The hope is the sub-select would leverage the index "message_payload_not_null_pidx" but when I `EXPLAIN ANALYZE` the query, I see a seq scan instead.

```
Update on message  (cost=1773.41..44611.36 rows=5000 width=283) (actual time=20913.192..20913.194 rows=0 loops=1)
  ->  Nested Loop  (cost=1773.41..44611.36 rows=5000 width=283) (actual time=20881.320..20886.541 rows=51 loops=1)
        ->  HashAggregate  (cost=1772.85..1822.85 rows=5000 width=88) (actual time=20881.286..20882.052 rows=51 loops=1)
              Group Key: ("ANY_subquery".id)::text
              ->  Subquery Scan on "ANY_subquery"  (cost=0.00..1760.35 rows=5000 width=88) (actual time=8425.022..20881.244 rows=51 loops=1)
                    ->  Limit  (cost=0.00..1710.35 rows=5000 width=38) (actual time=8425.017..20881.219 rows=51 loops=1)
                          ->  LockRows  (cost=0.00..2112304.92 rows=6175068 width=38) (actual time=8425.016..20881.212 rows=51 loops=1)
                                ->  Seq Scan on message message_1  (cost=0.00..2050554.24 rows=6175068 width=38) (actual time=8424.977..20880.945 rows=65 loops=1)
                                      Filter: ((payload IS NOT NULL) AND (expiration <= now()))
                                      Rows Removed by Filter: 37772897
        ->  Index Scan using pk_message on message  (cost=0.56..8.56 rows=1 width=191) (actual time=0.073..0.073 rows=1 loops=51)
              Index Cond: ((id)::text = ("ANY_subquery".id)::text)
Planning Time: 0.237 ms
Execution Time: 20913.310 ms
```

I have read that the planner's index preference is driven by statistics. I looked at the correlation of both the expiration and payload columns, ~0.8 and ~0.4 respectively. I understand the planner prefers indices where the correlation is farther from 0 (closer to the min/max of the -1, 1 range), but I'm not sure where the threshold might be. Still, 0.4-ish feels low to me.

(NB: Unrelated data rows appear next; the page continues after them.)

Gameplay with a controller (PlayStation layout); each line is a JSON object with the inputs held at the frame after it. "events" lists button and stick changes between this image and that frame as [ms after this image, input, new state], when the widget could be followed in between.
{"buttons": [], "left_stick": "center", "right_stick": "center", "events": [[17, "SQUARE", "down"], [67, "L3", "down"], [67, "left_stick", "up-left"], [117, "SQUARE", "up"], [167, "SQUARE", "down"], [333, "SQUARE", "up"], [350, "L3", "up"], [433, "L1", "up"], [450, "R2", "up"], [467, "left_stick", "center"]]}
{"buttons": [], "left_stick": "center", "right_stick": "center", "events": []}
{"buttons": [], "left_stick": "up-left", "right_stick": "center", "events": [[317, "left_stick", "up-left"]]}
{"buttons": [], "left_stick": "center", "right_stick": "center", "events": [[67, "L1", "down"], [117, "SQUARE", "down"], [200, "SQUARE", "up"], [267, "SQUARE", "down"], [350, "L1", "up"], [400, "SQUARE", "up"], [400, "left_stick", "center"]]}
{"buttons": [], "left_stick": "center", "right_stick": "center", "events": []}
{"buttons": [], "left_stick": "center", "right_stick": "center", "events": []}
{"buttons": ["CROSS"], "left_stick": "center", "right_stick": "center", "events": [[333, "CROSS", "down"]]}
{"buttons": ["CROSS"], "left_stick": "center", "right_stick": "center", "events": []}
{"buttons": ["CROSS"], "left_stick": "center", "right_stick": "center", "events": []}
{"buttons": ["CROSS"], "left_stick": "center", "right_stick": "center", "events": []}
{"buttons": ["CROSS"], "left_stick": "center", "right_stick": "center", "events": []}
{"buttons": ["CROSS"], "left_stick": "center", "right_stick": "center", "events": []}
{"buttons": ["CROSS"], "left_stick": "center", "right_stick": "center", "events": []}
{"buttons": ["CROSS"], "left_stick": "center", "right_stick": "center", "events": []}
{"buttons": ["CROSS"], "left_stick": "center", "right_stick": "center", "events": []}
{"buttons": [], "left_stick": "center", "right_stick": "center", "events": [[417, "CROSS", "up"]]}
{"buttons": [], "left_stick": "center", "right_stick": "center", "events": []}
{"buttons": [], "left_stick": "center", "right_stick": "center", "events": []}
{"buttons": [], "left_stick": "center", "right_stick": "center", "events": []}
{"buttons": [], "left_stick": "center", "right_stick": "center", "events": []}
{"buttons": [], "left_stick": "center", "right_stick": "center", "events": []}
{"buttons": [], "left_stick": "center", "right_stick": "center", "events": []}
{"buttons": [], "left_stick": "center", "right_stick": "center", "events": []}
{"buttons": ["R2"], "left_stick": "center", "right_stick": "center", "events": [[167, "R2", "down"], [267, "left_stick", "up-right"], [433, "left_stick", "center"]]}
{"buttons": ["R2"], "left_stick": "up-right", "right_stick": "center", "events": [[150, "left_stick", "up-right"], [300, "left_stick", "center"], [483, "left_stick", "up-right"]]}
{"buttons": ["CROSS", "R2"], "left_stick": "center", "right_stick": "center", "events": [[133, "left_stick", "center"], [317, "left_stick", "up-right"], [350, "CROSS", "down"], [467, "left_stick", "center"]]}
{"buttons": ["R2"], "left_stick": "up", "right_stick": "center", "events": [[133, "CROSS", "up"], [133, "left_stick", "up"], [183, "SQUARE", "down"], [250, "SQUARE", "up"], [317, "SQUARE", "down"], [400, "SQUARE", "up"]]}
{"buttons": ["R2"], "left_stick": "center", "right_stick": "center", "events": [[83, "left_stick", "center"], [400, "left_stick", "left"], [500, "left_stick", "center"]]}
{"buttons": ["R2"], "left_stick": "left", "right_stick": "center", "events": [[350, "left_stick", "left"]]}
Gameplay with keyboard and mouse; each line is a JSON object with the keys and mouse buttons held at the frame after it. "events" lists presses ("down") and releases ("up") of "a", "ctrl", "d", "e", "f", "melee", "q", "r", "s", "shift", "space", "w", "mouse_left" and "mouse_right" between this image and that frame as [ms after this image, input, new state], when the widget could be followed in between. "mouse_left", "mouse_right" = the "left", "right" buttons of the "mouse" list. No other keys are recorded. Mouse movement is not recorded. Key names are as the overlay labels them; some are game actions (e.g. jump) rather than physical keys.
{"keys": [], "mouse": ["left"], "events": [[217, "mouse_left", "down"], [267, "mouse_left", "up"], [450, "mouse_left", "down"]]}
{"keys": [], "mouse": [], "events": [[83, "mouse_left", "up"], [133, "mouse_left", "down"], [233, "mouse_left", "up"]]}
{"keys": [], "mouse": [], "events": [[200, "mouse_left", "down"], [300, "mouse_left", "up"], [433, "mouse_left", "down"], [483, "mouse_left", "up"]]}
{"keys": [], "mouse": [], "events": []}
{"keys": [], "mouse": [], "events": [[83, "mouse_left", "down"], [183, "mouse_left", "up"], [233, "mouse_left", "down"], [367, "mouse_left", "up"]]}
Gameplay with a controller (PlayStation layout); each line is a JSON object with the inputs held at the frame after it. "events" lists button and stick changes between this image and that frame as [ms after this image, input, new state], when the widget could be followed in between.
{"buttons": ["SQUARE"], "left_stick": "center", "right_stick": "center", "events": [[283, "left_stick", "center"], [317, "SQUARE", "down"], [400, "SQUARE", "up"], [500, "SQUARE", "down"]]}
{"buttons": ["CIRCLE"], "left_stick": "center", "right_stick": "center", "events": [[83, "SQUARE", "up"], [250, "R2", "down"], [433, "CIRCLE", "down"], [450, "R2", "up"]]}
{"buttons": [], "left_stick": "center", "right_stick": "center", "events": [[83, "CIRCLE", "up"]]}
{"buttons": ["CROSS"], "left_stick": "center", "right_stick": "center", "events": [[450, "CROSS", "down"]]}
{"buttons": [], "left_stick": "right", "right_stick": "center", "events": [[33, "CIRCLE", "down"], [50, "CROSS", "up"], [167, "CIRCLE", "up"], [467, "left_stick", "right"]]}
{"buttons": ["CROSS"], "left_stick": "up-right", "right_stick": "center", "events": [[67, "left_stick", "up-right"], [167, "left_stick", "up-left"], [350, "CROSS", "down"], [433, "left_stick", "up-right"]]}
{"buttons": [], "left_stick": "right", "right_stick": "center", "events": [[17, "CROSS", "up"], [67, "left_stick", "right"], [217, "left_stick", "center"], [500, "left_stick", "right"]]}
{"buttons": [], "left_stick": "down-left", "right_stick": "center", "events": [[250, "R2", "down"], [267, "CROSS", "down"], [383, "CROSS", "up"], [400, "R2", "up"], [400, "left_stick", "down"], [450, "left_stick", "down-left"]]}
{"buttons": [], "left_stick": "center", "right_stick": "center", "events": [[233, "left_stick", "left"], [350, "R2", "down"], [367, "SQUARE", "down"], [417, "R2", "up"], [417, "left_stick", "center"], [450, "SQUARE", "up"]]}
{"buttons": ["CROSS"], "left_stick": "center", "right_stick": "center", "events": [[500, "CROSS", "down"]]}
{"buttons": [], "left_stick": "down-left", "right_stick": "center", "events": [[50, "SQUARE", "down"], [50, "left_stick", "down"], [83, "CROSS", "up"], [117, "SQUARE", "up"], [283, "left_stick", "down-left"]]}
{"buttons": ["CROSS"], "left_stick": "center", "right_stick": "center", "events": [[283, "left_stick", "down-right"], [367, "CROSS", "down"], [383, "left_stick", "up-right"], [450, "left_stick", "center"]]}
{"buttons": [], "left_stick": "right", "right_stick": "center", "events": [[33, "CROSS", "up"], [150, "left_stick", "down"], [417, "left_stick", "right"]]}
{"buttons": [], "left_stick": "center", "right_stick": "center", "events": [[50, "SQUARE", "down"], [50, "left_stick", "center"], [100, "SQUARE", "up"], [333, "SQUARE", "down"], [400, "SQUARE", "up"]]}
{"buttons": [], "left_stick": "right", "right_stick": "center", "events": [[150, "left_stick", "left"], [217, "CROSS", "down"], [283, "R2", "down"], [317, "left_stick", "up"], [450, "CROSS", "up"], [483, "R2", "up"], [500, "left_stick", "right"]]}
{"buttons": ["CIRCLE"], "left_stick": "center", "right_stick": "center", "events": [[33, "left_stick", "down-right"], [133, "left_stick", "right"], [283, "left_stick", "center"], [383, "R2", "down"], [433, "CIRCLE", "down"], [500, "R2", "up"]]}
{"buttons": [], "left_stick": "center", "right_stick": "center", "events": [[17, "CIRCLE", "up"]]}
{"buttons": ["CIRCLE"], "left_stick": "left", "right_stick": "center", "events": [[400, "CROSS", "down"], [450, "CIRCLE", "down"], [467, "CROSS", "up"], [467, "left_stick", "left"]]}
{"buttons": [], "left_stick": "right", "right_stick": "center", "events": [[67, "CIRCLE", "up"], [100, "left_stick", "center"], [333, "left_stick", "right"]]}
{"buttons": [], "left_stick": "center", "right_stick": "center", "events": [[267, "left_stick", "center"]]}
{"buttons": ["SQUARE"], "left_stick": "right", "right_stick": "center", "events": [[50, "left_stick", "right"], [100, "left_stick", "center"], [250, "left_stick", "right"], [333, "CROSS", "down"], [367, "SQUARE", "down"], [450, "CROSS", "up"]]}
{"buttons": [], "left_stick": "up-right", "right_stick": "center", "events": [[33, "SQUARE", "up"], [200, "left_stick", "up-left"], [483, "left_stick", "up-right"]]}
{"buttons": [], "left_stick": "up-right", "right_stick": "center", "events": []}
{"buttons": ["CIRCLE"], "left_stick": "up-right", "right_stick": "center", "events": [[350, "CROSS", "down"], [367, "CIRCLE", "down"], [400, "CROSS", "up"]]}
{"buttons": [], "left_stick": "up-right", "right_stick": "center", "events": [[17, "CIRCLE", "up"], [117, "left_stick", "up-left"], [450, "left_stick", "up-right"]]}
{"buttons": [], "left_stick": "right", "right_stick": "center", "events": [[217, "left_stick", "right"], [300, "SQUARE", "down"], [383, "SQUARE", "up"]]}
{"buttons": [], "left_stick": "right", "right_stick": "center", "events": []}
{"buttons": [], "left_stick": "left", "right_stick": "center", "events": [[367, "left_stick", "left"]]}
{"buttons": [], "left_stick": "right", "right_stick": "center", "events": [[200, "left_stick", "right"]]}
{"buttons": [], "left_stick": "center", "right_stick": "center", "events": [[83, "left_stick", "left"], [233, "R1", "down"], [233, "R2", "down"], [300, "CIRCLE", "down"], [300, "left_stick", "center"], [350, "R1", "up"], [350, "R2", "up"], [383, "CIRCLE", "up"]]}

I wonder if the fact the index is partial using `WHERE payload IS NOT NULL` combined with the fact we're changing the value to NULL is sort of "punching holes" in the index, reducing correlation over time. I'm not sure how to test or prove this is the case.

I also wonder if the index type (btree) is inappropriate for some reason, or what other factors I should be thinking about here.

Separately, I saw this earlier thread which describes a somewhat similar problem, though the details are somewhat different. https://www.postgresql.org/message-id/20230119090425.GA8608%40arp.lijzij.de

Perhaps all I'd need is to `CREATE STATISTICS` on these two columns to make the index viable again.

I hope to just get a better understanding of what's going on. There's an upcoming change to the schema which will likely sidestep this situation, but there's still a lesson to learn here.